__TASK__
The lines to be set down run from the line containing "### 1. Request Access" through the final line of the data below; print them exactly and print nothing else.

__DATA TO EXAMINE__
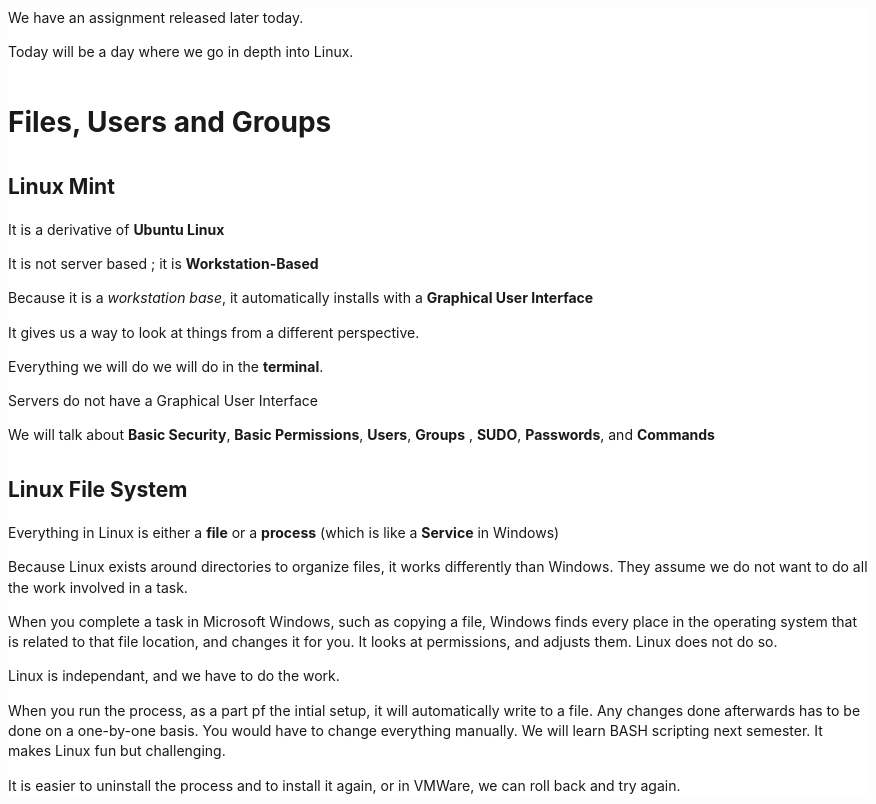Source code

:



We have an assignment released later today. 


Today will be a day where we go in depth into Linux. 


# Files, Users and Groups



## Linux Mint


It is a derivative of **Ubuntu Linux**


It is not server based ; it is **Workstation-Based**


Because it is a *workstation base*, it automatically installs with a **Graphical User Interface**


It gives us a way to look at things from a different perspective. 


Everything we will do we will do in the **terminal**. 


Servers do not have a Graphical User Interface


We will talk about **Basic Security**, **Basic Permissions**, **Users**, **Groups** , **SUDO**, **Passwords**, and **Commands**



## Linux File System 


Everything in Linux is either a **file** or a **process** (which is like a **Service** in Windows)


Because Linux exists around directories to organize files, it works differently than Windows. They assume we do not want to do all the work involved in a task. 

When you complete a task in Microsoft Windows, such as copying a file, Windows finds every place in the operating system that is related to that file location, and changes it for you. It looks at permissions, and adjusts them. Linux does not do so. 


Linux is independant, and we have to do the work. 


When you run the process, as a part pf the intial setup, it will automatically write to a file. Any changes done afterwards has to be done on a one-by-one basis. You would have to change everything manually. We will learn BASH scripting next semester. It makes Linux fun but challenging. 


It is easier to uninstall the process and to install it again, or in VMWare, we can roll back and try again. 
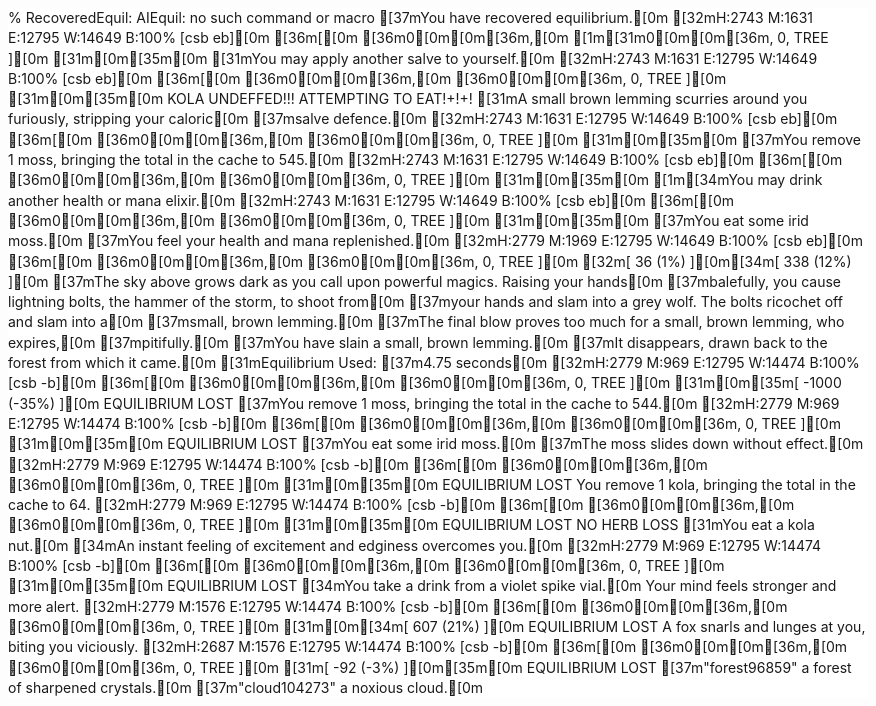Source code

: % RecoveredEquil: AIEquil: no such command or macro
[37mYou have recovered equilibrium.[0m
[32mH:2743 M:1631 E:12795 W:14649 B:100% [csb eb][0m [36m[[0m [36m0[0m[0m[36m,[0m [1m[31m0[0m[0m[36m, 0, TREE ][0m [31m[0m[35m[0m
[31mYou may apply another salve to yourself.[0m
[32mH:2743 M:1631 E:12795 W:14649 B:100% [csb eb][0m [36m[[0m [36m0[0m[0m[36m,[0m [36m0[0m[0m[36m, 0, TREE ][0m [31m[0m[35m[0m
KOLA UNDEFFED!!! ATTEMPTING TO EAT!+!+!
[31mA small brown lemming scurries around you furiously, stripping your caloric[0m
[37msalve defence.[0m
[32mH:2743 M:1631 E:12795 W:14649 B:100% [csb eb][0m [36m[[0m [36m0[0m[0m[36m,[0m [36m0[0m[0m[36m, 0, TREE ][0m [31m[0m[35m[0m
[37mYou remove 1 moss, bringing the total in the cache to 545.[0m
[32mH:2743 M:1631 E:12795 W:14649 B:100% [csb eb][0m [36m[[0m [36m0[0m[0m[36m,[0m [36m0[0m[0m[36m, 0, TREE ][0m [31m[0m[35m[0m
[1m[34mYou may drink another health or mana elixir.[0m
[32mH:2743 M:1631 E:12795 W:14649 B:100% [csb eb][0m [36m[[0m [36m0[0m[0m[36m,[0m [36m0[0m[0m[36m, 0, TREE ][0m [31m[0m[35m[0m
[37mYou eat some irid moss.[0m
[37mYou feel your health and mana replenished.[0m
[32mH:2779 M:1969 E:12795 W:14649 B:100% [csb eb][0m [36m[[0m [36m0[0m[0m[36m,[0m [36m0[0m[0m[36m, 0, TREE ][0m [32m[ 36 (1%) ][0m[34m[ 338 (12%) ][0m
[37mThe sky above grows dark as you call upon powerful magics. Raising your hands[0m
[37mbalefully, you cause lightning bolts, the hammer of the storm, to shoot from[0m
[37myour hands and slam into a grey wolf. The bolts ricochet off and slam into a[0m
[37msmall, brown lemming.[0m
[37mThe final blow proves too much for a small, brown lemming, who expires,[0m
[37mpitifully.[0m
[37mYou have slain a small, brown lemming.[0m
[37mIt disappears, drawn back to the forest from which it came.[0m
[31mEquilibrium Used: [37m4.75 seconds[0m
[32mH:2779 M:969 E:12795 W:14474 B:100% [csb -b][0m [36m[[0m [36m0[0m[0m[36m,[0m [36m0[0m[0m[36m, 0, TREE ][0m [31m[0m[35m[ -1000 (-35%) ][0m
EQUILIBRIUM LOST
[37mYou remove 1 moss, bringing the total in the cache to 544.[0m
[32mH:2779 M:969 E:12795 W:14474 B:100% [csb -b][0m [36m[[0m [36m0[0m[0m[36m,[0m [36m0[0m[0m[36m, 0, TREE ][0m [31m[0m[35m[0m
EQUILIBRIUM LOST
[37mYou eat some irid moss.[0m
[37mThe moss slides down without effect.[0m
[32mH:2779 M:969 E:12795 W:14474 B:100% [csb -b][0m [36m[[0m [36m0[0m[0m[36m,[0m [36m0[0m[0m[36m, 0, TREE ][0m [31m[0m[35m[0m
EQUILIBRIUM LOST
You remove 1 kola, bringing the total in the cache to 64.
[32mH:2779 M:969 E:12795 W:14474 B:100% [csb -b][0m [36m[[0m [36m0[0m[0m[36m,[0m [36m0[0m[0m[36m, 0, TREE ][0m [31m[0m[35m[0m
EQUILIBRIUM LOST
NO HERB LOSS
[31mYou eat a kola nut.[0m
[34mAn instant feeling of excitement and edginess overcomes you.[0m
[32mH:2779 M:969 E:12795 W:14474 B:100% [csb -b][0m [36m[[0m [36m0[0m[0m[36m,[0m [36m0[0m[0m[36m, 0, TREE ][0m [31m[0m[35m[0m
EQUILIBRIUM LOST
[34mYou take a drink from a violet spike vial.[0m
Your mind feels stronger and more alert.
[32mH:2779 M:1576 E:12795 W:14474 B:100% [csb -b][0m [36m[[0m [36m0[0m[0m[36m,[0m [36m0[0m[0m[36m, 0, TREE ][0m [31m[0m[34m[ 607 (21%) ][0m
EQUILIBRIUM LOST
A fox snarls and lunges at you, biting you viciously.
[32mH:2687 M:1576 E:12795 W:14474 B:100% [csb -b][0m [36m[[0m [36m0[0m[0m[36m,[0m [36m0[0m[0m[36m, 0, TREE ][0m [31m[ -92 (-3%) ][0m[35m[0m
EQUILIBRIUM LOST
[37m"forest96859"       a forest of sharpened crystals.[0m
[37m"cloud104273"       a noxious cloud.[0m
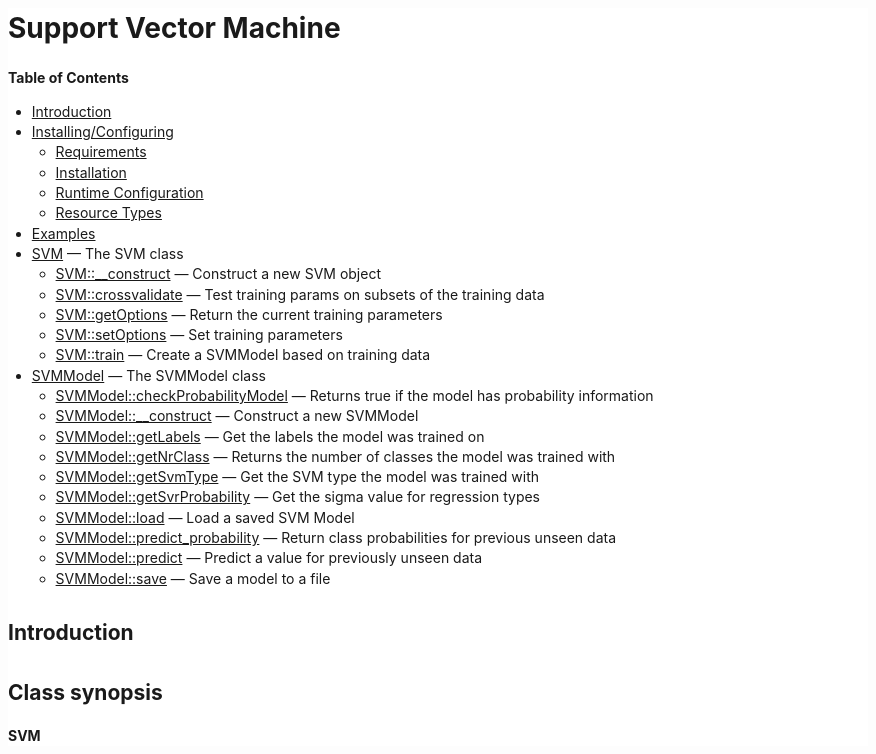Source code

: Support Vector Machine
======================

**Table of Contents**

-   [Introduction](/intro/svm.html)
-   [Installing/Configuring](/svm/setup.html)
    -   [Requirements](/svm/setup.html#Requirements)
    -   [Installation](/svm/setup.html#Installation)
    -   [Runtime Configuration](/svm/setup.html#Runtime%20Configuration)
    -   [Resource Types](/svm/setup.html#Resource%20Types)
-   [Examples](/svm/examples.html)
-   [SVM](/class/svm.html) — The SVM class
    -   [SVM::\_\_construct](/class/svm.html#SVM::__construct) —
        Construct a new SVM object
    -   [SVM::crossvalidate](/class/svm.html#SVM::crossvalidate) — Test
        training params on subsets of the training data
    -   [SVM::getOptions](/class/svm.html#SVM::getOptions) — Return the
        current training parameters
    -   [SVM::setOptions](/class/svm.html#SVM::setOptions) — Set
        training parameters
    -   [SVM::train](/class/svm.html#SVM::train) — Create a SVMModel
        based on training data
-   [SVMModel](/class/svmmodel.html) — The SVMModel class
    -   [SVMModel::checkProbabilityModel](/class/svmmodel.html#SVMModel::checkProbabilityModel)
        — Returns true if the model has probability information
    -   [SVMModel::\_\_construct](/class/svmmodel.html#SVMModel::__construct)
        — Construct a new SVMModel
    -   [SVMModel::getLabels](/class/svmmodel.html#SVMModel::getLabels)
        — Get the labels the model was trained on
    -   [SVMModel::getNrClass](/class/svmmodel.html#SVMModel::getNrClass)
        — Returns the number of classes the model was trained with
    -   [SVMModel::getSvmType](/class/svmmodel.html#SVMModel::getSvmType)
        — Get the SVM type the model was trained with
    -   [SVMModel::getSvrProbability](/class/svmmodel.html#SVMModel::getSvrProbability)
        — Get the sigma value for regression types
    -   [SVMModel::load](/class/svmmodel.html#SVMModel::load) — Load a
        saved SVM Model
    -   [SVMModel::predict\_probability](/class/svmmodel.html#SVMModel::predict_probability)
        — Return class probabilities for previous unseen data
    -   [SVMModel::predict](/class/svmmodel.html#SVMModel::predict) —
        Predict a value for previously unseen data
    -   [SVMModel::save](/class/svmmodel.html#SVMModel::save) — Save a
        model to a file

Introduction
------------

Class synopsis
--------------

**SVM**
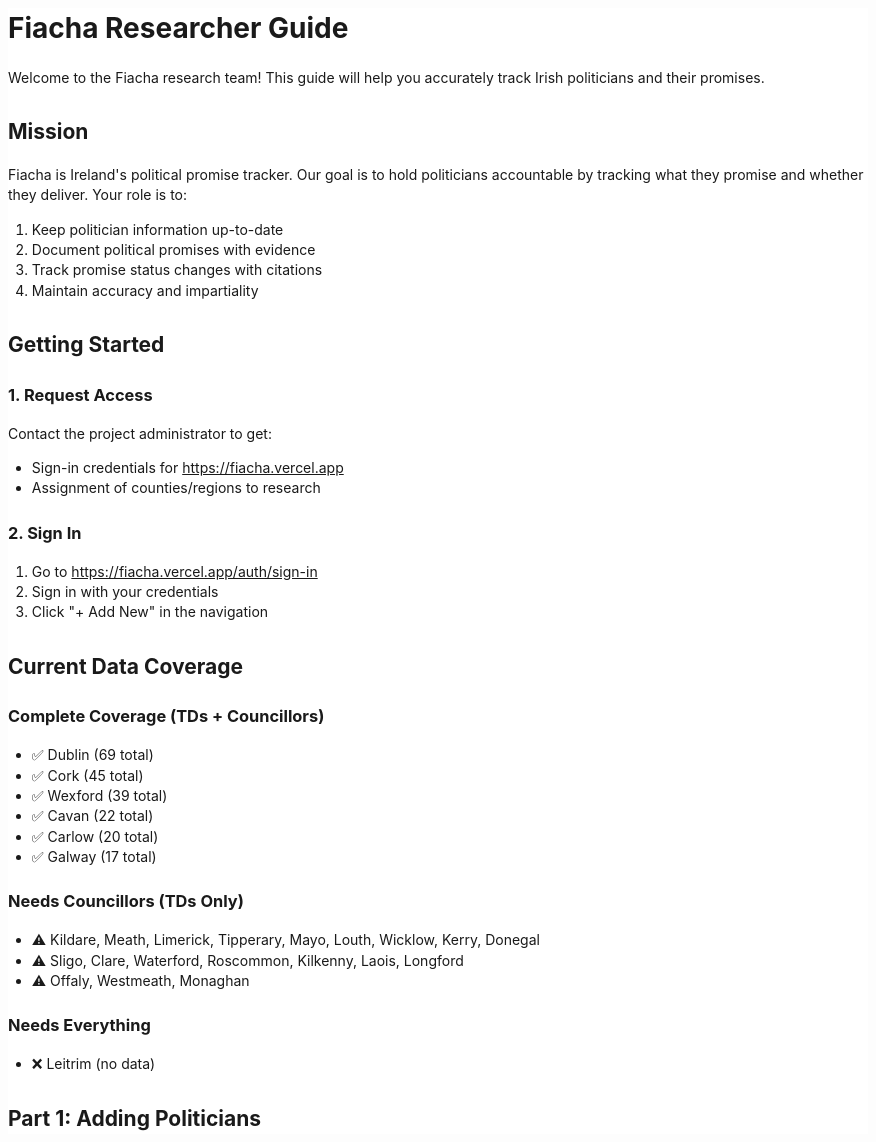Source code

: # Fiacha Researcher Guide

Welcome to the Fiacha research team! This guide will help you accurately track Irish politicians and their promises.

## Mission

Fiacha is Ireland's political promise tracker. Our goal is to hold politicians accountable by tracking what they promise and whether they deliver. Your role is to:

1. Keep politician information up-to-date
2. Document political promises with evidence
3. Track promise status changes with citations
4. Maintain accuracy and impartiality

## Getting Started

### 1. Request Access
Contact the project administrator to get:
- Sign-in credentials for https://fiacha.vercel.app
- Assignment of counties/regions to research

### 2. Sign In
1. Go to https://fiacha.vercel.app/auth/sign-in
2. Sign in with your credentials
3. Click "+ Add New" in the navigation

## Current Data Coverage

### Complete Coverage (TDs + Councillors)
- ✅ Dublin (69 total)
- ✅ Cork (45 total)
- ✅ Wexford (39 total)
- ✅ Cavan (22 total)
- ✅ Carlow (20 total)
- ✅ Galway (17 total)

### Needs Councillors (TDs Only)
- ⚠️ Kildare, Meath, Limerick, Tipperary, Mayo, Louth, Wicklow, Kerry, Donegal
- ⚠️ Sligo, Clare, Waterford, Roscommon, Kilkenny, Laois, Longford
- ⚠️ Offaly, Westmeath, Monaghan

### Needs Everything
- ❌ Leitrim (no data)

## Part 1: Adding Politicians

__ANSWER TO THE EXERCISE__
### 1. Request Access
Contact the project administrator to get:
- Sign-in credentials for https://fiacha.vercel.app
- Assignment of counties/regions to research

### 2. Sign In
1. Go to https://fiacha.vercel.app/auth/sign-in
2. Sign in with your credentials
3. Click "+ Add New" in the navigation

## Current Data Coverage

### Complete Coverage (TDs + Councillors)
- ✅ Dublin (69 total)
- ✅ Cork (45 total)
- ✅ Wexford (39 total)
- ✅ Cavan (22 total)
- ✅ Carlow (20 total)
- ✅ Galway (17 total)

### Needs Councillors (TDs Only)
- ⚠️ Kildare, Meath, Limerick, Tipperary, Mayo, Louth, Wicklow, Kerry, Donegal
- ⚠️ Sligo, Clare, Waterford, Roscommon, Kilkenny, Laois, Longford
- ⚠️ Offaly, Westmeath, Monaghan

### Needs Everything
- ❌ Leitrim (no data)

## Part 1: Adding Politicians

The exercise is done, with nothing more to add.